The inflation release coincided with a difficult session for the Colombo Stock Exchange, where the ASPI declined 147 points amid renewed geopolitical uncertainty. While the equity market reaction was attributed primarily to geopolitical factors rather than the inflation data directly, the timing places both developments squarely in front of investors and businesses assessing the near-term economic outlook.

On the external front, the Sri Lankan rupee appreciated marginally against the US dollar, with the USD/LKR rate moving to 336.66 from 337.04 in the prior session. Currency movements and inflation trends are often interlinked, as a weaker rupee can contribute to imported inflation through higher costs for foreign goods and raw materials, while a strengthening rupee can help ease some of that pressure over time.

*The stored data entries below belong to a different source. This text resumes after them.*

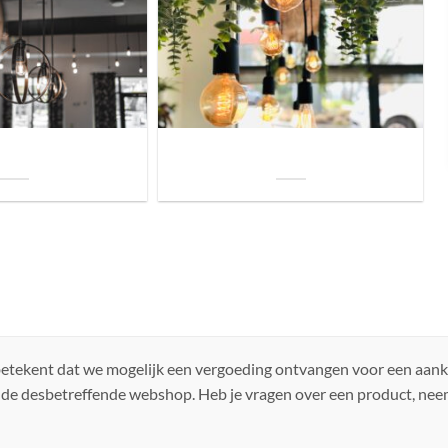
uis? Zo kies je daarvoor
Welke soorten verlichting zijn er voor je
iste lamp!
woning?
 betekent dat we mogelijk een vergoeding ontvangen voor een aan
 de desbetreffende webshop. Heb je vragen over een product, ne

Banking system liquidity expanded significantly to LKR 82.56 billion from LKR 61.62 billion in the prior session, a rise of approximately LKR 20.94 billion. Elevated system liquidity alongside rising inflation is a combination that monetary policy watchers will be monitoring closely in the period ahead, as it touches on the broader question of how much accommodation the financial system can sustain without adding further inflationary pressure.

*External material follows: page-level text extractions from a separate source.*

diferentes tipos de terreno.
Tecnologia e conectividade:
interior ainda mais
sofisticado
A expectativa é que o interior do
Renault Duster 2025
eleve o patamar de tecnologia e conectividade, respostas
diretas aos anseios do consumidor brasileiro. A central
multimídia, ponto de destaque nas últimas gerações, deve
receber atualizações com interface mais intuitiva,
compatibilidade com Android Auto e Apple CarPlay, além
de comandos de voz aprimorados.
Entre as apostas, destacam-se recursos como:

The secondary bond market remained largely stable on the day, with yields on the 01.08.2030 and 15.10.2030 maturities trading within a narrow 11.30% to 11.45% range. Foreign investor interest was notably concentrated in the 2035 and 2036 maturities, with the 15.03.2035 bond trading between 11.80% and 11.90%, and the 15.08.2036 bond trading between 11.90% and 11.95%.


Key Numbers:

MetricJune 2026May 2026Change
Headline Inflation (CCPI, YoY)6.8%5.5%+130 bps
Food Inflation (YoY)3.6%0.9%+270 bps
Non-Food Inflation (YoY)8.4%7.8%+60 bps
USD/LKR336.66337.04-0.38
Banking System LiquidityLKR 82.56 BnLKR 61.62 Bn+LKR 20.94 Bn

Business Impact:

A sharp rise in food inflation has an immediate and disproportionate impact on lower and middle-income households, who allocate a larger share of spending to food. Businesses in food retail, agriculture-linked supply chains and consumer goods should expect continued cost pressure on inputs and potential margin compression if pricing cannot be adjusted quickly enough to match input cost increases. The broader rise in non-food inflation to 8.4% signals that price pressures remain elevated across the wider economy, which has implications for wage negotiations, procurement budgeting and pricing strategy across most sectors. For businesses with fixed-price contracts extending into the coming months, the acceleration in inflation is a signal to revisit pricing assumptions. The expansion in banking system liquidity alongside rising inflation will be a key factor for the Central Bank of Sri Lanka to weigh in upcoming monetary policy considerations, as it balances supporting credit growth against containing price pressures.